When Louis Sullivan rang in the era of the skyscraper at the turn of the 20th century, the vertically soaring building—with its views and elevators—was unthinkably cutting edge. By the fifties, the dense downtown had experienced its moment in the sun and endless suburban sprawl began to surround the city. As early as the eighties, both the suburbs and the skyscraper felt oppressive in their own ways.
Enter “New Urbanism.” Propagated vigorously by architect Léon Krier, the ideology entailed a return to the traditional European city, in turn conjuring images of romantically dense, small-scale architecture and walkable streets. The fruits of the New Urbanists’ efforts are visible at a number of neo-traditionalist planned communities around the world, most notably, Truman Show-esque Seaside, Florida in the U.S. and Poundbury, Dorset in England, designed with the help of Prince Charles.

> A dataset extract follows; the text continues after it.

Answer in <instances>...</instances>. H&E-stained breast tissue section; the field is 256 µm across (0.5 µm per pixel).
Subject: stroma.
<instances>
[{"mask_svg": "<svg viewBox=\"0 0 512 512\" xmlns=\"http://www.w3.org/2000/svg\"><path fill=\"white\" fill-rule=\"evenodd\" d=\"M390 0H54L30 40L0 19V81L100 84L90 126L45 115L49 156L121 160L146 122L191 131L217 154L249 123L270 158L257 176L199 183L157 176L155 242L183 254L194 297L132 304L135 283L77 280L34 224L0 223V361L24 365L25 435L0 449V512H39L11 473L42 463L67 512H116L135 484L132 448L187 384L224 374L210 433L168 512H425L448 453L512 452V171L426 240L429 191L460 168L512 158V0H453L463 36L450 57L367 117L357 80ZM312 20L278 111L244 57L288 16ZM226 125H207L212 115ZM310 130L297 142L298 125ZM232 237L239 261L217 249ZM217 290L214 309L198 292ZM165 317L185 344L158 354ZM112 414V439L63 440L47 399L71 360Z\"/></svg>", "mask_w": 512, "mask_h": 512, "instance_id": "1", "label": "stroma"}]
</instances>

The above description is, of course, a criminal reduction of the past century of urban history. What about the racism that drove many white Americans to the suburbs? Or the overcrowding that necessitated we build higher? Leaving out messy politics and bureaucratic zoning restrictions, this account of the life of the city is an oversimplification. But as a result, this version of 20th-century urbanism is much easier to understand than the difficult reality of the city. In many ways, this is what Léon Krier’s drawings do, too.

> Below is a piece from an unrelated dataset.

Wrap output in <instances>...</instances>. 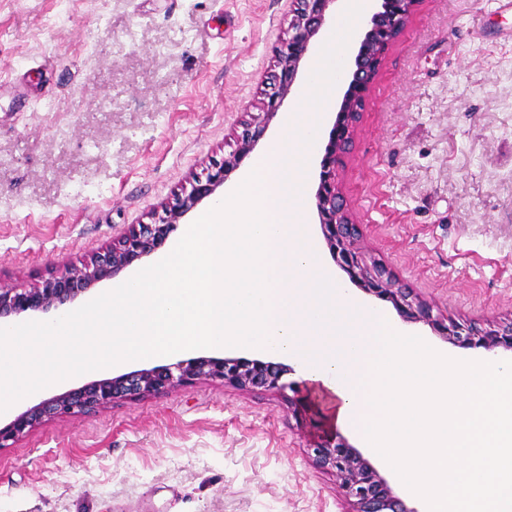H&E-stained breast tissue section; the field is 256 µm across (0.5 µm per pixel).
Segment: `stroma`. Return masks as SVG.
<instances>
[{"mask_svg": "<svg viewBox=\"0 0 512 512\" xmlns=\"http://www.w3.org/2000/svg\"><path fill=\"white\" fill-rule=\"evenodd\" d=\"M291 0H0V281L79 264L232 154ZM367 261L512 322V9L419 0L336 169ZM316 405L197 380L0 448V512H353Z\"/></svg>", "mask_w": 512, "mask_h": 512, "instance_id": "35a3bbf8", "label": "stroma"}]
</instances>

Simple depictions in black and white take dense volumes of urban history and architectural theory and make them swiftly comprehensible. Usually, Krier’s drawings appear in his books, elucidating visually what words fail to articulate. As James Howard Kunstler notes, Krier’s drawings are “particularly thorough and eloquent on the discipline of typology.” That is, they do the work of categorizing a sometimes overwhelming body of architectural knowledge. Despite its utilitarianism, architecture is hard to explain; Krier’s drawings help simplify things, lucidly laying on paper the dichotomies and musings that inhabit many an architectural mind (or notebook margin).

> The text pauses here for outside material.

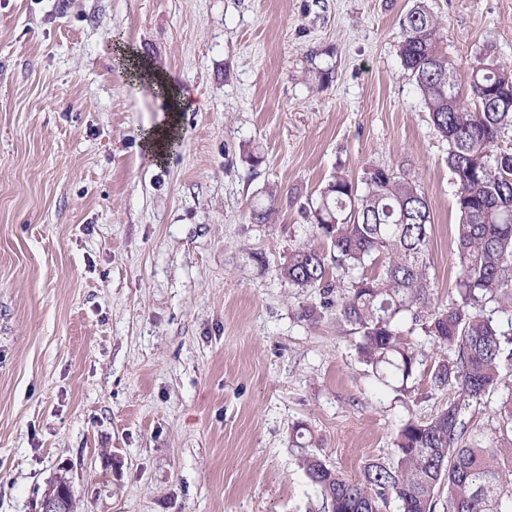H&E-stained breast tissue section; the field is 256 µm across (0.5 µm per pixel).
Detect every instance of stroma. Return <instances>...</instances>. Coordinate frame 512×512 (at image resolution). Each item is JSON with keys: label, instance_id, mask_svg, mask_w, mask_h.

Other times, though, his drawings mimic the reductionist threads of New Urbanism, stripping the realities of the city down to a utopian vision. The pages seem to shout: “Skyscrapers are inhumane! Zoning is absurd! Starchitects only care about fame!”
If Krier’s drawings are difficult to generalize, it’s because the architect is, too. He’s adamant that cities be walkable—a trope we might type as progressive—but his New Urbanist developments have often been criticized as exclusionary. Cayala, a community that Krier designed in Guatemala, self-advertises as a place “where the rich can escape crime.” Perhaps most egregiously, Krier has continually defended the work of Nazi architect Albert Speer.
Correction: an earlier version of this article called Cayala, Guatemala a gated community. It is not gated. ArchDaily regrets the error.